The developing team Techland gets a free pass. Having thoroughly enjoyed their previous title, Call of Juarez: Bound in Blood, this sequel was bought on day one by good ol' fashion blind faith. After playing for most of today, it's still to early to tell if the game is a mess or a fun romp. Here are some first impressions.
Call of Juarez: The Cartel (PS3, 360, and later this fall on PC) is the third game of the Call of Juarez franchise. The first two games took place in the wild west, but this sequel has been updated to occur our era. The game starts the player with an all out freeway chase scene:
A little surprising to jump into the action first, but it wasn't too hard. At first it was hard to know what car to shoot at, but after a while you got the hint to go for the Hummers exclusively. The Hummer in front of the player's car looks to be indestructible though, since I played the scene four times and could not destroy it.
After the chase a terrible discovery: the developers lost their minds and put the [B Skip Movie] button in the worst possible place! Take a look at at this picture:
That [B Skip Movie] might as well be placed in the middle of the screen, with a size 200 font. Did not one person in the development team have the courage to raise their hands and maybe propose to move this notice to a more appropriate location? Where should it be moved? Well, how about anywhere else!
When the notice starts to block out faces in the middle of a cut scene, some common sense alarms should have been activated but it looks like the entire team was working with dead batteries. Most games place this notice on the lower right corner for a reason, no need to be a maverick in this department.
The voice acting and facial animations are acceptable. The faces look to have a lot of flexibility when talking, the skin of the cheeks and part of the upper neck move according to the movement of the mouth. The clothing reacts to the movements of the characters too, rather than looking like they were glued and frozen in place. There is some nice detail on the faces of the men when the camera zooms in. The voice of the older man Ben McCall does not fit the character too well. Ben is suppose to be 57 years old, yet the voice seems to come from someone in his 30's.
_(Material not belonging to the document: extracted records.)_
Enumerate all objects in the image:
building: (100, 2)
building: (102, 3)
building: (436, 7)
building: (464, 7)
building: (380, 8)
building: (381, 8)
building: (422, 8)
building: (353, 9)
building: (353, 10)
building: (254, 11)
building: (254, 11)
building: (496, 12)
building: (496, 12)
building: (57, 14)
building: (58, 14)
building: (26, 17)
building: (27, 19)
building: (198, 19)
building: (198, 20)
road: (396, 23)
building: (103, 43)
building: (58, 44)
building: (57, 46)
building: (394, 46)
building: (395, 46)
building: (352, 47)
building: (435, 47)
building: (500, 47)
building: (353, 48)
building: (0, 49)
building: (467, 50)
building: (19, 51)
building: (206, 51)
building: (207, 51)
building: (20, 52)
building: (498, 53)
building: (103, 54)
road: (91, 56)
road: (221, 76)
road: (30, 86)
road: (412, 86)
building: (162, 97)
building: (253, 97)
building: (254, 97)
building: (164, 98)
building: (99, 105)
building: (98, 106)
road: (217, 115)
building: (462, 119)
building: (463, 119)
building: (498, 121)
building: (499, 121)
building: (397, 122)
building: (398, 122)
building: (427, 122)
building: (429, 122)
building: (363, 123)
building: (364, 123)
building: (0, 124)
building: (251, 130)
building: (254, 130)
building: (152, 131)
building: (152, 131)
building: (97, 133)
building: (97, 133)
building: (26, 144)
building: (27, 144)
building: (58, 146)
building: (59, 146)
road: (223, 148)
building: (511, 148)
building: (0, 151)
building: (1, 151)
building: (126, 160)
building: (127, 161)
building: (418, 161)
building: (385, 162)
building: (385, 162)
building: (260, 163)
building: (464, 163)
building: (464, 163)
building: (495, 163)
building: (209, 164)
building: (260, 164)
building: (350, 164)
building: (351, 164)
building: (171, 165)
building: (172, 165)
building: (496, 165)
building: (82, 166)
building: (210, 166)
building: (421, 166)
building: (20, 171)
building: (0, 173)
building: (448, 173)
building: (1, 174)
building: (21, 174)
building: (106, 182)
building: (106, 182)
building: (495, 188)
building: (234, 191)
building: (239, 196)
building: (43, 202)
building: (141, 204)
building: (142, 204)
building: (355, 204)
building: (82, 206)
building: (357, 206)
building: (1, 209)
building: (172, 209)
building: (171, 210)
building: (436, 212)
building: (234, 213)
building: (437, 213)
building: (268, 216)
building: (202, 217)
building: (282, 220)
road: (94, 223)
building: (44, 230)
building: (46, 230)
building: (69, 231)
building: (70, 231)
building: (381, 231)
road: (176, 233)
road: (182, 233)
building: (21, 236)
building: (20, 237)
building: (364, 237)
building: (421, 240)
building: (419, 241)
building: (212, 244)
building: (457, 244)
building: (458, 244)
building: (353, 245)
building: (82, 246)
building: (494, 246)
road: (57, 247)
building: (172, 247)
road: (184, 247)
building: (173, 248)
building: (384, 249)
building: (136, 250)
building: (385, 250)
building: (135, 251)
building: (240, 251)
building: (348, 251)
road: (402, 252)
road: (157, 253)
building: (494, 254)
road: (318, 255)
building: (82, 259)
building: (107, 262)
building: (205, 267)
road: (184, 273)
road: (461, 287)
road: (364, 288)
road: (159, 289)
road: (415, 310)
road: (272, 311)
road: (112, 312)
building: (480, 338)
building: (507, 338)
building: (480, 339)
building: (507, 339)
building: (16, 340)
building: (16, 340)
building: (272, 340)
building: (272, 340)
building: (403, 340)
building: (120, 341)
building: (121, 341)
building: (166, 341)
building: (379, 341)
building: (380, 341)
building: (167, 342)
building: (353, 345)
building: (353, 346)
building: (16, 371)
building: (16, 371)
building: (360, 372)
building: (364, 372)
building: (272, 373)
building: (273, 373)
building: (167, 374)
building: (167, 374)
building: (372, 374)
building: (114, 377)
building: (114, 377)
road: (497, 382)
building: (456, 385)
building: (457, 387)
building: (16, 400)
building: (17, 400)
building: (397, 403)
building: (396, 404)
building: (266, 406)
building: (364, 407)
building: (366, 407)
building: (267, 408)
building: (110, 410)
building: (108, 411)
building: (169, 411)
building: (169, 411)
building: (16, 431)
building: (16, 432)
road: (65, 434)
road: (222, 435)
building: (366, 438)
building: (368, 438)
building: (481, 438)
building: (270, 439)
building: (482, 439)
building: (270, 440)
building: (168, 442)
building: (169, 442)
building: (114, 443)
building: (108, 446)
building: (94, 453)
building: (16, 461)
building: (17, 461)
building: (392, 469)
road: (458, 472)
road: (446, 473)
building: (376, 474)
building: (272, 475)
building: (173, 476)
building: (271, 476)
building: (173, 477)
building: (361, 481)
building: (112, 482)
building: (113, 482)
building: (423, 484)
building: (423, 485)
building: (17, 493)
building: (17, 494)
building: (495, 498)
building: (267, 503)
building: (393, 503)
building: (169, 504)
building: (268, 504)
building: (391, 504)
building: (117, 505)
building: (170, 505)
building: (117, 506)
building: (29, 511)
I was expecting a rougher, coarser voice.
The game play so far is average. There is no cover system and the initial guns don't have enough feedback. When the player shoots you don't feel like you're shooting, only that something is coming out of your weapon. The developer's previous title, Bound for Blood, had better weapon feedback than this game. Running around also feels a bit too soft. Ideally running should be a little more rough or uneven. Enemies are hard to make out. They are small targets and they often blend with the background. I had a hard time finding them, and often confused my own teammates for enemies since they were so similar. I do like how the damage radius can tell you the location of the enemies, but I shouldn't have to rely on this at all. One should be able to tell where the enemy is without having to resort to being hurt intentionally. Here is some game play from the first chapter:
One thing I did like was the setting, level design, and atmosphere. You'll notice in the video above that the game play takes place in uneven path down a mountain trail. What made me fall for Bound for Blood was the care given to level design. Many games only focus on one direction in a specific level ( going horizontal or vertical only), but Bound for Blood often had a mix of both. The levels were designed to take the player up and down fields, rivers, caves, never settling for flat terrain. This game looks to be much of the same if the forest chapter is any indication.
The lighting makes up for the low resolution feel of the game. The city and the car models look low resolution even in the best of angles, but the lighting in this game shines through it (or hides it ^_~).
The lighting is one of the things I loved most about Bound in Blood, and it's back in this game. The way the light shining through the trees is such an eye candy. The way the rays of sun drop down and the leaves fall through the forest gives the area a rich atmosphere that could have fallen flat without the proper lighting.
That's it for first impressions. There is a multiplayer component to it, but truthfully I have zero interest on this particular feature. There is co-op for the story mode and if it's any good I'll be sure to drop in a word or two on it.